A 40 ans, le sourire collé aux lèvres, il multiplie les sessions de sensibilisation et d’initiation auprès des écoles ou des entreprises. Bien que valide, Camille-Awa, un bonnet rose vissé sur la tête, adore jouer au basket en fauteuil. La jeune femme joue déjà au basket valide en club. Elle est séduite par les avantages du fauteuil : « Quand on ne peut pas utiliser ses jambes, on se focalise davantage sur le jeu d’équipe. » Pour le reste, la discipline handisport fonctionne comme son volet valide. Seules différences : le « marcher » est compté en poussées de roues et la reprise de dribble est autorisée.
Carlo, le cadet de l’équipe, a 7 ans. Il éclate de rire en plein match alors qu’il poursuit son frère, valide, venu s’essayer à la discipline. Il n’est pas impressionné par ses adversaires, bien plus grands que lui. En basket fauteuil, il n’y a pas assez de joueurs pour créer des catégories de genres ou d’âges. Chaque joueur reçoit une classification en fonction de son handicap, de 1 (paraplégique) à 5 (valide). En équipe nationale, la somme des cinq joueurs ne doit pas dépasser 14,5. Un valide peut jouer, « après, on va chercher les meilleurs 2 points ou 4 points », explique Sofyane.
Roues en or
Les pieds de Georges couinent sur le revêtement froid du terrain. L’homme aux cheveux grisonnants ne joue plus au basket, mais bavarde avec des joueurs sans déranger les matchs. Il est trésorier depuis la création du club. Son rôle est essentiel : il s’assure d’obtenir des subventions et des partenariats. Car le handibasket coûte cher. A chaque entraînement, les fauteuils habituels restent en touche : ils sont troqués contre des modèles de sport, aux roues inclinées et au siège adapté à leur niveau de handicap.
Pour un fauteuil entrée de gamme, il faut compter 500 à 1 000 euros, à multiplier par le nombre de joueurs licenciés. Alors, forcément, le basket suppose plus de budget que les sports à deux, comme le tennis ou l’escrime. C’est notamment pour cette raison que Sofyane a passé un partenariat avec Hurricane 92, l’équipe de basket fauteuil de Gennevilliers où évolue l’athlète. D’autres préfèrent investir dans leur propre matériel.

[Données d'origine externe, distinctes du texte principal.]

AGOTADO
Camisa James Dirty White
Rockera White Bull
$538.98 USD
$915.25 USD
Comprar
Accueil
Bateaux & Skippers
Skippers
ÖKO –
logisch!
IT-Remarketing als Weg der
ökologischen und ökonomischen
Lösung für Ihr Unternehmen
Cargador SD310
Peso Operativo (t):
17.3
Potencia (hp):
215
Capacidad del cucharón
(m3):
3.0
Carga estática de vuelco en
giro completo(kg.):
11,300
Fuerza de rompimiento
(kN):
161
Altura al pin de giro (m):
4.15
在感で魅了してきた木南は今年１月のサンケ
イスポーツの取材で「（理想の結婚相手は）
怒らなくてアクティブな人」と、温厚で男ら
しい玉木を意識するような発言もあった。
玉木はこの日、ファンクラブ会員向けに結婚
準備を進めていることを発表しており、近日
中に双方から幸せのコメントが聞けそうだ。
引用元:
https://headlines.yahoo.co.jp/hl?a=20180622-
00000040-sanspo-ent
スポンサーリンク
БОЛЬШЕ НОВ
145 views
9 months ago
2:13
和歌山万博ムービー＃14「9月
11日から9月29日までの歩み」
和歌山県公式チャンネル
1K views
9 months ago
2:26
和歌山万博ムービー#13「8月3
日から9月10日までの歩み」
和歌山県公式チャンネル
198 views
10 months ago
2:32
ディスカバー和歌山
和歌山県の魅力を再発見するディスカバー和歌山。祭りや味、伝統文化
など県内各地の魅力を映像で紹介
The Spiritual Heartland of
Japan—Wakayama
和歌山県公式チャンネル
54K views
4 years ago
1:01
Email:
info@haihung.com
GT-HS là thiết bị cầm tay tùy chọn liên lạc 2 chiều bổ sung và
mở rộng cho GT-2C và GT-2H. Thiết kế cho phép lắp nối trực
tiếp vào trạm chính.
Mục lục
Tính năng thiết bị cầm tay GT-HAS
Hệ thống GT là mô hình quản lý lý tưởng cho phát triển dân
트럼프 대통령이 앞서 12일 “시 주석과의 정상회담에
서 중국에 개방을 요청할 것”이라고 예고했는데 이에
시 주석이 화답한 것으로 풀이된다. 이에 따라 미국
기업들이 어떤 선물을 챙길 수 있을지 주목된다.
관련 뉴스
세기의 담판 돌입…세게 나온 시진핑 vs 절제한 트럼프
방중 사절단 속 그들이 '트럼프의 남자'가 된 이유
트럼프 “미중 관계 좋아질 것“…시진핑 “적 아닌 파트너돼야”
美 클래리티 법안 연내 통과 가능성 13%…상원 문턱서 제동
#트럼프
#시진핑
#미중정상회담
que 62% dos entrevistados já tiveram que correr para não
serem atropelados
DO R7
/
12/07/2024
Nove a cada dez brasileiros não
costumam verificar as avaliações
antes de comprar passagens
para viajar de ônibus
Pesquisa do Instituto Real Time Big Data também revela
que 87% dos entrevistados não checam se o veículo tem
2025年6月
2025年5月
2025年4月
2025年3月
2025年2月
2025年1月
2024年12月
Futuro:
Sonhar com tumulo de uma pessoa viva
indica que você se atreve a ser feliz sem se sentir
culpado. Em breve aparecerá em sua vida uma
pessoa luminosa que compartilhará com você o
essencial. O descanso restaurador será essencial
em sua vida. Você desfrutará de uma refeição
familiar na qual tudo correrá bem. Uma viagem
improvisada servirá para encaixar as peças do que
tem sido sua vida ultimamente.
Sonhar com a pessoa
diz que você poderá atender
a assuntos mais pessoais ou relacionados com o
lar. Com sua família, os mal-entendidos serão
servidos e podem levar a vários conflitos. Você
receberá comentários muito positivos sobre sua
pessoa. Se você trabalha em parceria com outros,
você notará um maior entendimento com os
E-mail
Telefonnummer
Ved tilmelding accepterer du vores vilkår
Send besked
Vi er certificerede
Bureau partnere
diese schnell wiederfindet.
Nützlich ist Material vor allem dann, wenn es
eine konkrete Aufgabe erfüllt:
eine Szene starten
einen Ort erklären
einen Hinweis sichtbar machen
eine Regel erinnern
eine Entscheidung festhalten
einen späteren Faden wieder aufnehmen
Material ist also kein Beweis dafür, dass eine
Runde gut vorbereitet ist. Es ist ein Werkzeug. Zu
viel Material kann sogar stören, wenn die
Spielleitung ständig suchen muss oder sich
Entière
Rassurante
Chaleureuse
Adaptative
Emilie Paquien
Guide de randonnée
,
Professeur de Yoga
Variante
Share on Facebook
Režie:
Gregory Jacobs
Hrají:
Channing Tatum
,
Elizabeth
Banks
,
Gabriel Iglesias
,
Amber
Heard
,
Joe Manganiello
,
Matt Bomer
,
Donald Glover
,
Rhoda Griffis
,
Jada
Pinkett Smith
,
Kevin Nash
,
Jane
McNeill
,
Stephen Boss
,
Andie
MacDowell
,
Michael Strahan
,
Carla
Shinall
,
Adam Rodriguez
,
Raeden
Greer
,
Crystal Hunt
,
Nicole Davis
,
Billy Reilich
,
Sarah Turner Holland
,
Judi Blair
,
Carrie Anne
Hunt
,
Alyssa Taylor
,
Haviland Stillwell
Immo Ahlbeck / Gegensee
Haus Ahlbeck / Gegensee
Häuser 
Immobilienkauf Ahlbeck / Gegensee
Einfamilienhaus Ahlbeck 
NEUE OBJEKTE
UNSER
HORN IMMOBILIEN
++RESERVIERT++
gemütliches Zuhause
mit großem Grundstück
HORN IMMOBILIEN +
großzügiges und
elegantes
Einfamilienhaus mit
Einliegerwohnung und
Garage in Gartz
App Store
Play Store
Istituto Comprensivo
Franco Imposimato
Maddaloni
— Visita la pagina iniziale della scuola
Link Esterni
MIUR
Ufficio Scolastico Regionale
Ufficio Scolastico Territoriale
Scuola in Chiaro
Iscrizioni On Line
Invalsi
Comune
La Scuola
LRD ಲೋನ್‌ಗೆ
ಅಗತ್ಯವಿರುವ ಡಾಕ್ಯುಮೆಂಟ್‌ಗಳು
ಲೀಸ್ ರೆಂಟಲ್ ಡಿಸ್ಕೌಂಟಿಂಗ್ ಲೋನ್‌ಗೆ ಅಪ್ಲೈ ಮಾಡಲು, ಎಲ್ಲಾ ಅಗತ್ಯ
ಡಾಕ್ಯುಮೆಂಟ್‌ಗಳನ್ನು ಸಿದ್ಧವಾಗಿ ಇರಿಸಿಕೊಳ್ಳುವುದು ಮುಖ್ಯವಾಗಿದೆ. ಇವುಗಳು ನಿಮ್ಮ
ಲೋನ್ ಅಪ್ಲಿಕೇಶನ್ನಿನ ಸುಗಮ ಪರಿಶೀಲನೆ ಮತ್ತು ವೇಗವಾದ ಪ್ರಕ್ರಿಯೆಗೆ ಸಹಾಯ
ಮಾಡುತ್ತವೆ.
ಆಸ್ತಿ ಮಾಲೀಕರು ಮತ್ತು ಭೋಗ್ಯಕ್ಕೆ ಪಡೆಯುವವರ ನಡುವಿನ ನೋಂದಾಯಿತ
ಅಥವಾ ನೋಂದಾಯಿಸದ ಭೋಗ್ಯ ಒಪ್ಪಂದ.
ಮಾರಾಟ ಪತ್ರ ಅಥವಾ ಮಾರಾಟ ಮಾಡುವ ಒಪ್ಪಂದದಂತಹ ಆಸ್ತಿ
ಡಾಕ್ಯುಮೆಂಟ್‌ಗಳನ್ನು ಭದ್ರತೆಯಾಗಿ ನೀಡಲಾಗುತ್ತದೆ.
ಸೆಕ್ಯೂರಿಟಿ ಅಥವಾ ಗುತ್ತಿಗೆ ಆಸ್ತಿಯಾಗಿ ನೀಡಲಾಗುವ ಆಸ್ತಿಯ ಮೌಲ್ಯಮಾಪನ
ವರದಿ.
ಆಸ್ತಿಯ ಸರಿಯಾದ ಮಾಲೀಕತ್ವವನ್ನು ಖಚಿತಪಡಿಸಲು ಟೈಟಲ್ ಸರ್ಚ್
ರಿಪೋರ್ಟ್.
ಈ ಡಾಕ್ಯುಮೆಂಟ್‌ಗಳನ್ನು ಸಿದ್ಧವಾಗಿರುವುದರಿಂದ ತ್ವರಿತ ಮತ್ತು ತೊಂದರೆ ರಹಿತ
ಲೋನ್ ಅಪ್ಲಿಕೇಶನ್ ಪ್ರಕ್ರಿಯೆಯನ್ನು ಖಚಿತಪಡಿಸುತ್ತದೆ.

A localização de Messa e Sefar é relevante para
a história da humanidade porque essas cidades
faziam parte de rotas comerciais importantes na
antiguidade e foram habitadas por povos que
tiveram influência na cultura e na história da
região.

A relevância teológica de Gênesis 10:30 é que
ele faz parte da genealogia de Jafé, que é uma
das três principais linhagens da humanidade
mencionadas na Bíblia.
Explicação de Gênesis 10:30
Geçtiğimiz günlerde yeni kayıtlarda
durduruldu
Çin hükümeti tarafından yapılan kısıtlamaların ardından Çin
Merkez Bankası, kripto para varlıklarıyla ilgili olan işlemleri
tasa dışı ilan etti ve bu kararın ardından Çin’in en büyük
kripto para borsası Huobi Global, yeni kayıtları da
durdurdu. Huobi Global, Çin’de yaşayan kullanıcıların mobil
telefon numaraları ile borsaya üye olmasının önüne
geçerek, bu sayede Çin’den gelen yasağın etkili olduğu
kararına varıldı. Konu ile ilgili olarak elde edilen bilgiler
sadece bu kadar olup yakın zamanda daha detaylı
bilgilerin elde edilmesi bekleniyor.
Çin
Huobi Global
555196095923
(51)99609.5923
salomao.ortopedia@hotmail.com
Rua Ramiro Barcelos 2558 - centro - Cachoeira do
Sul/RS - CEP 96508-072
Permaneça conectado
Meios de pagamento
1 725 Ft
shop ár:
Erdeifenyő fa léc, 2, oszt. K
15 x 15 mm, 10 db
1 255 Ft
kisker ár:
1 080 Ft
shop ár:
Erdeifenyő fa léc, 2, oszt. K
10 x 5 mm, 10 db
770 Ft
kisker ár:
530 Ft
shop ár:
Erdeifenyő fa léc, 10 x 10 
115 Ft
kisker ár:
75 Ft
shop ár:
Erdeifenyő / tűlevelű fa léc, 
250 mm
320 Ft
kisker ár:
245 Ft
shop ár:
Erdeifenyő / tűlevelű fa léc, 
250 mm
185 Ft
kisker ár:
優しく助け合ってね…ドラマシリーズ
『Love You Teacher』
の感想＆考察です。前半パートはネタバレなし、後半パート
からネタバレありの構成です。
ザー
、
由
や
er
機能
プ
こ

Mathias pointe du doigt son fauteuil de luxe, payé 7 000 euros : « C’est celui avec les roues en or ! »
A la sortie du gymnase, l’Adidas Arena encore en construction brille à la lumière des lampadaires. Bientôt, le PFB s’entraînera dans l’unique site parisien des Jeux 2024. Si Sofyane est sélectionné en Équipe de France, il est sûr d’avoir un club entier de supporters derrière lui.